(Collection entries)
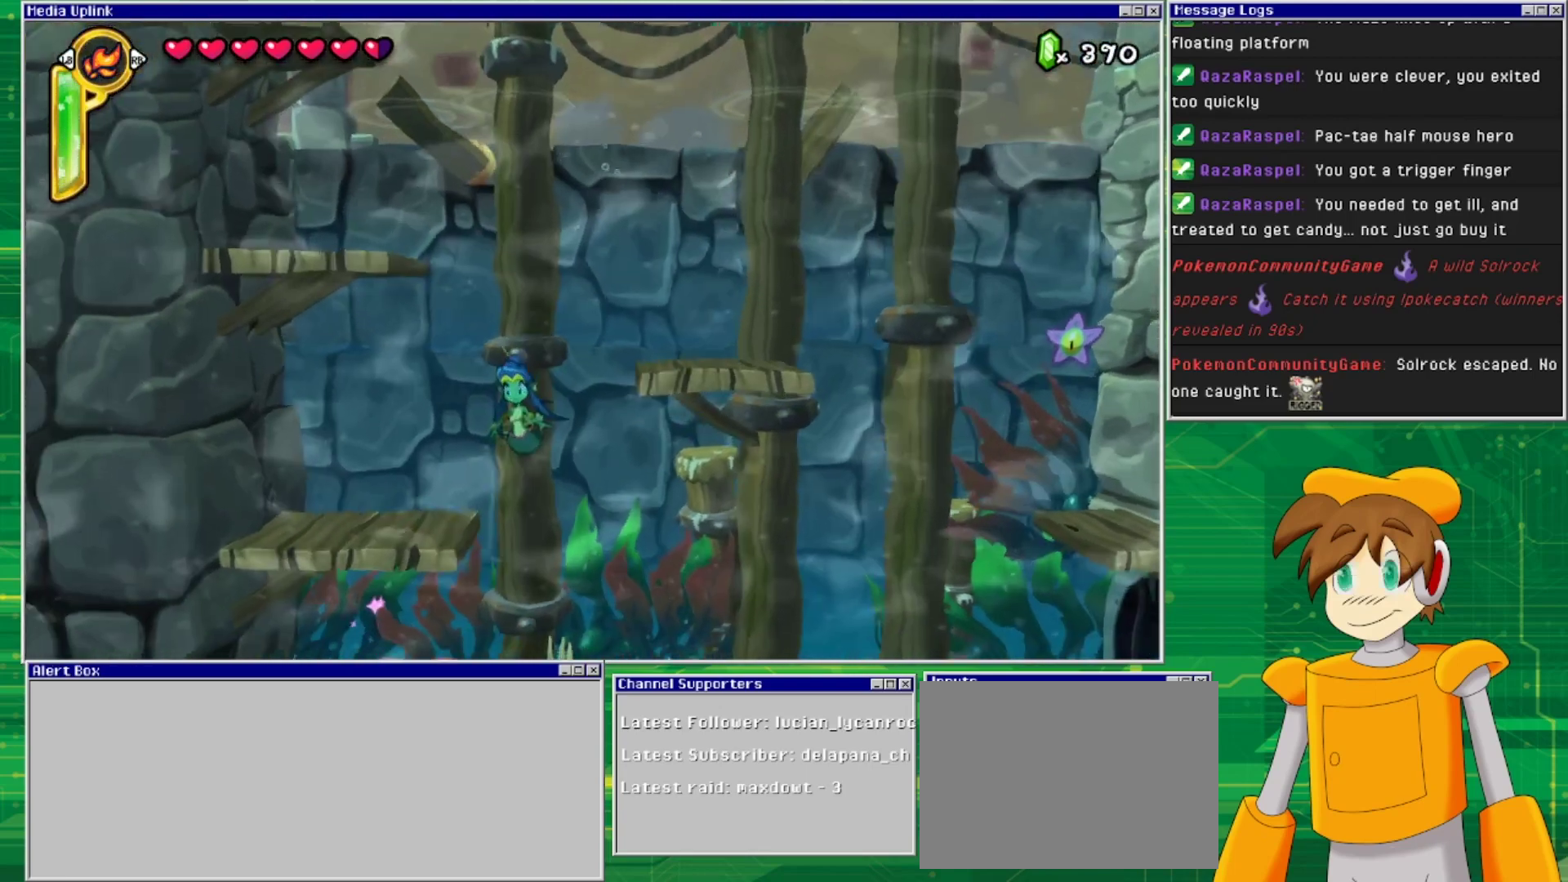
{"buttons": ["DPAD_DOWN"], "events": [[33, "DPAD_LEFT", "up"], [67, "DPAD_RIGHT", "down"], [100, "DPAD_DOWN", "up"], [433, "DPAD_DOWN", "down"], [500, "DPAD_RIGHT", "up"]]}
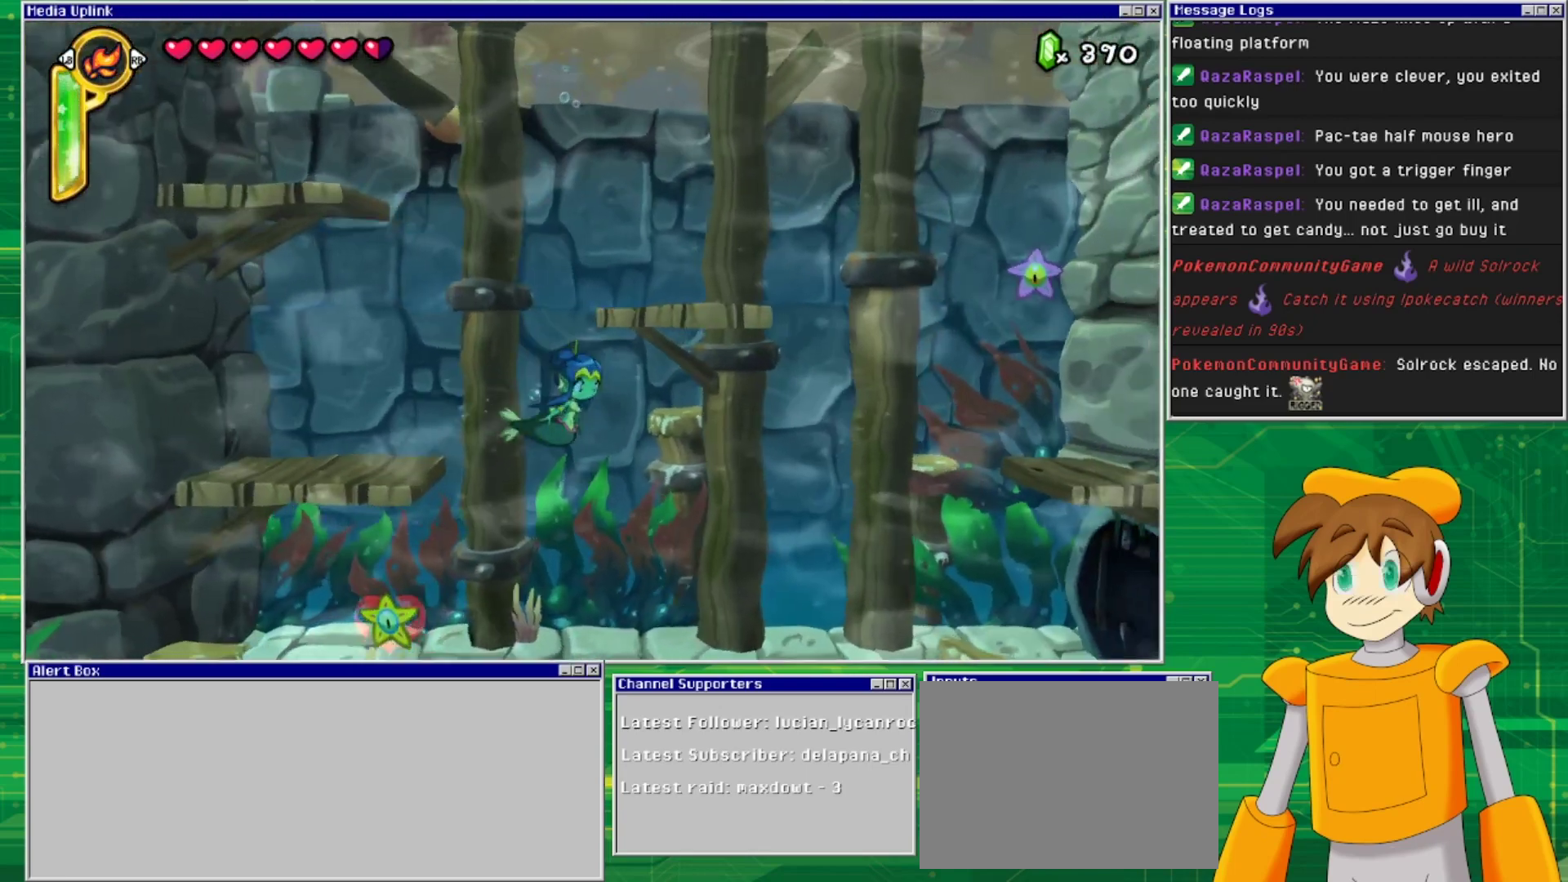
{"buttons": [], "events": [[300, "DPAD_DOWN", "up"]]}
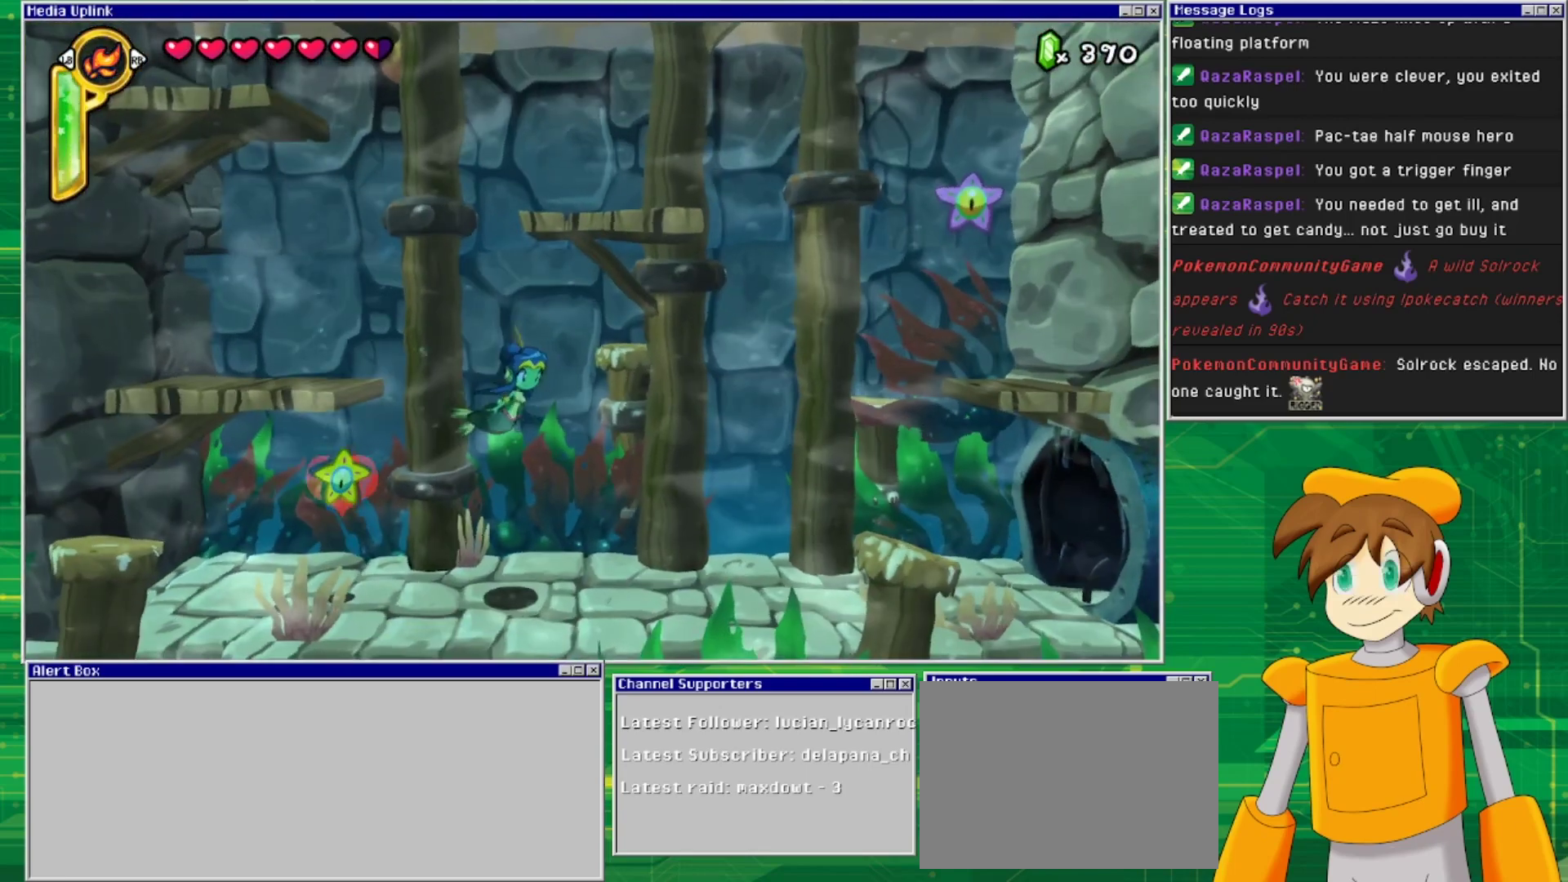
{"buttons": ["DPAD_RIGHT"], "events": [[33, "DPAD_RIGHT", "down"], [100, "DPAD_DOWN", "down"], [300, "DPAD_DOWN", "up"]]}
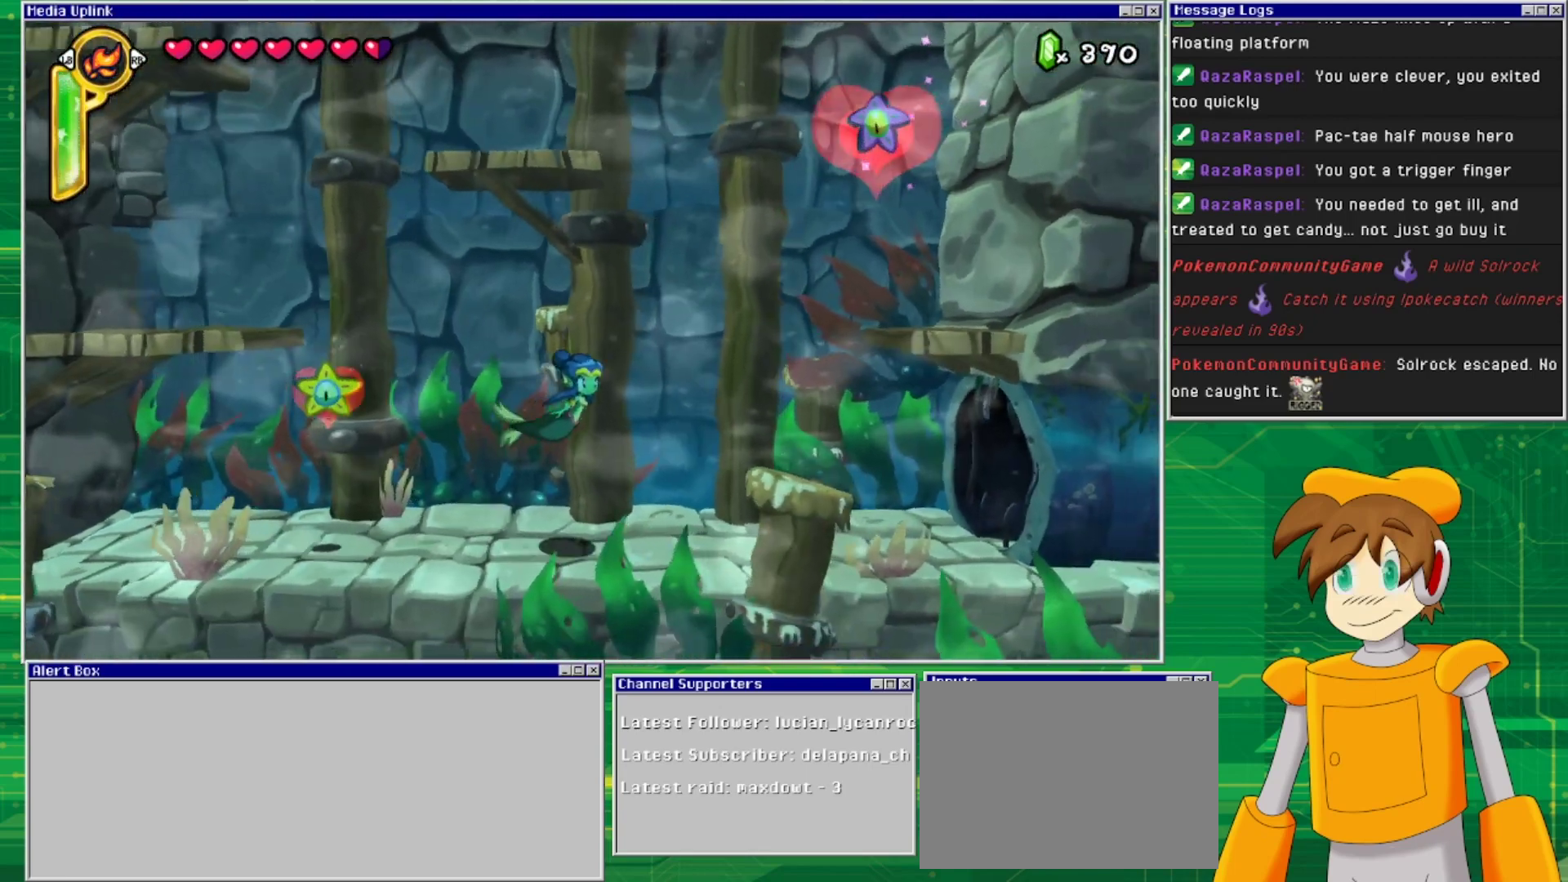
{"buttons": ["DPAD_RIGHT"], "events": []}
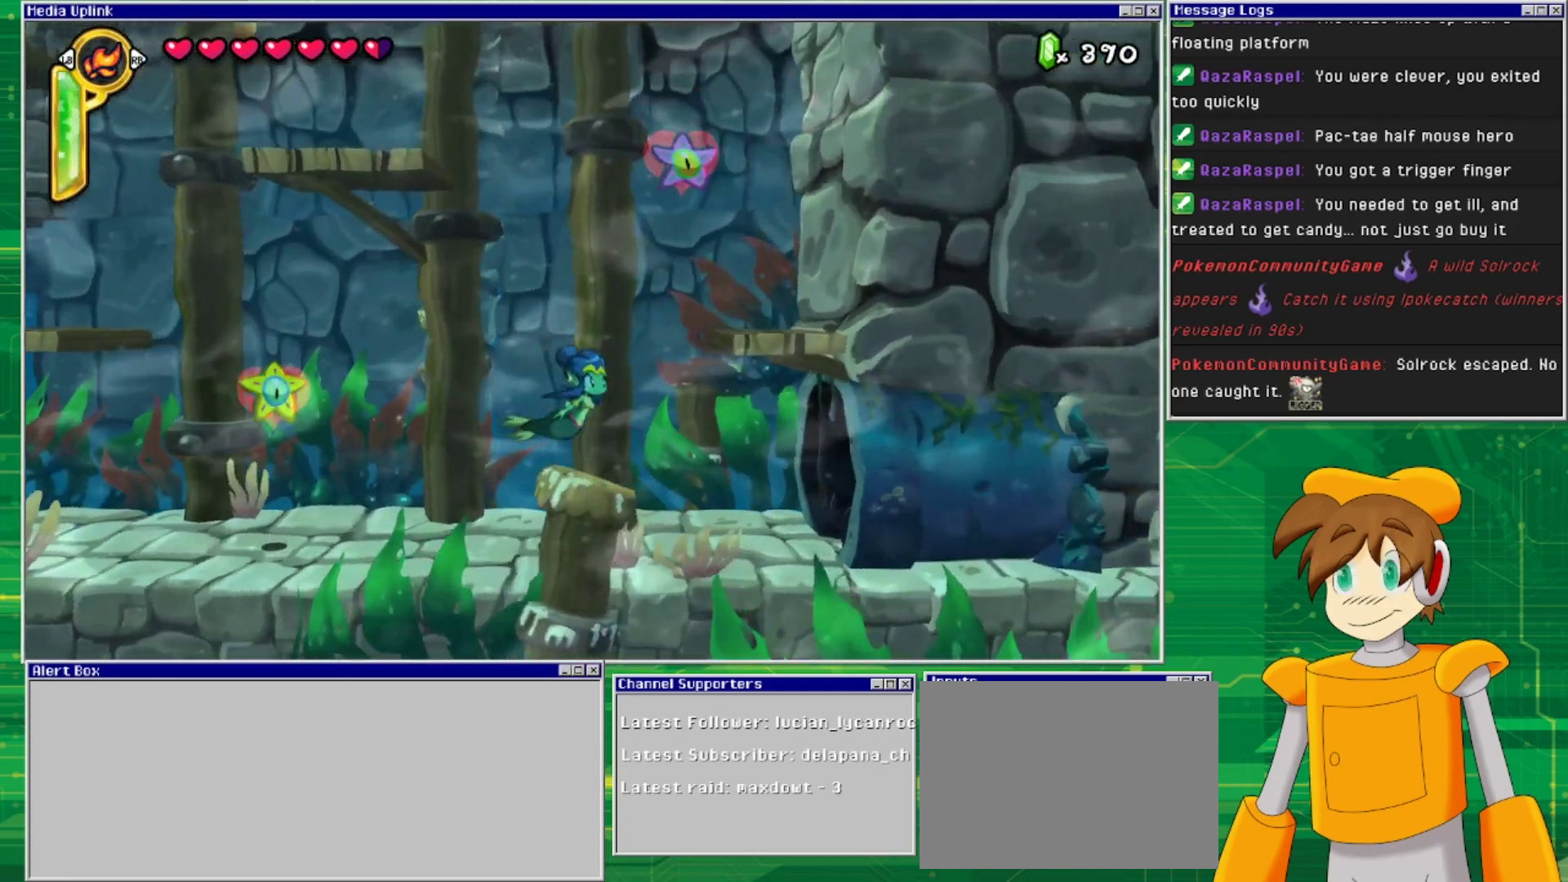
{"buttons": ["DPAD_RIGHT"], "events": [[67, "DPAD_DOWN", "down"], [233, "DPAD_DOWN", "up"]]}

(Problem details)
The records above are to be copied exactly, with no pictures carried over.

(Solution below)
{"buttons": ["DPAD_DOWN"], "events": [[33, "DPAD_LEFT", "up"], [67, "DPAD_RIGHT", "down"], [100, "DPAD_DOWN", "up"], [433, "DPAD_DOWN", "down"], [500, "DPAD_RIGHT", "up"]]}
{"buttons": [], "events": [[300, "DPAD_DOWN", "up"]]}
{"buttons": ["DPAD_RIGHT"], "events": [[33, "DPAD_RIGHT", "down"], [100, "DPAD_DOWN", "down"], [300, "DPAD_DOWN", "up"]]}
{"buttons": ["DPAD_RIGHT"], "events": []}
{"buttons": ["DPAD_RIGHT"], "events": [[67, "DPAD_DOWN", "down"], [233, "DPAD_DOWN", "up"]]}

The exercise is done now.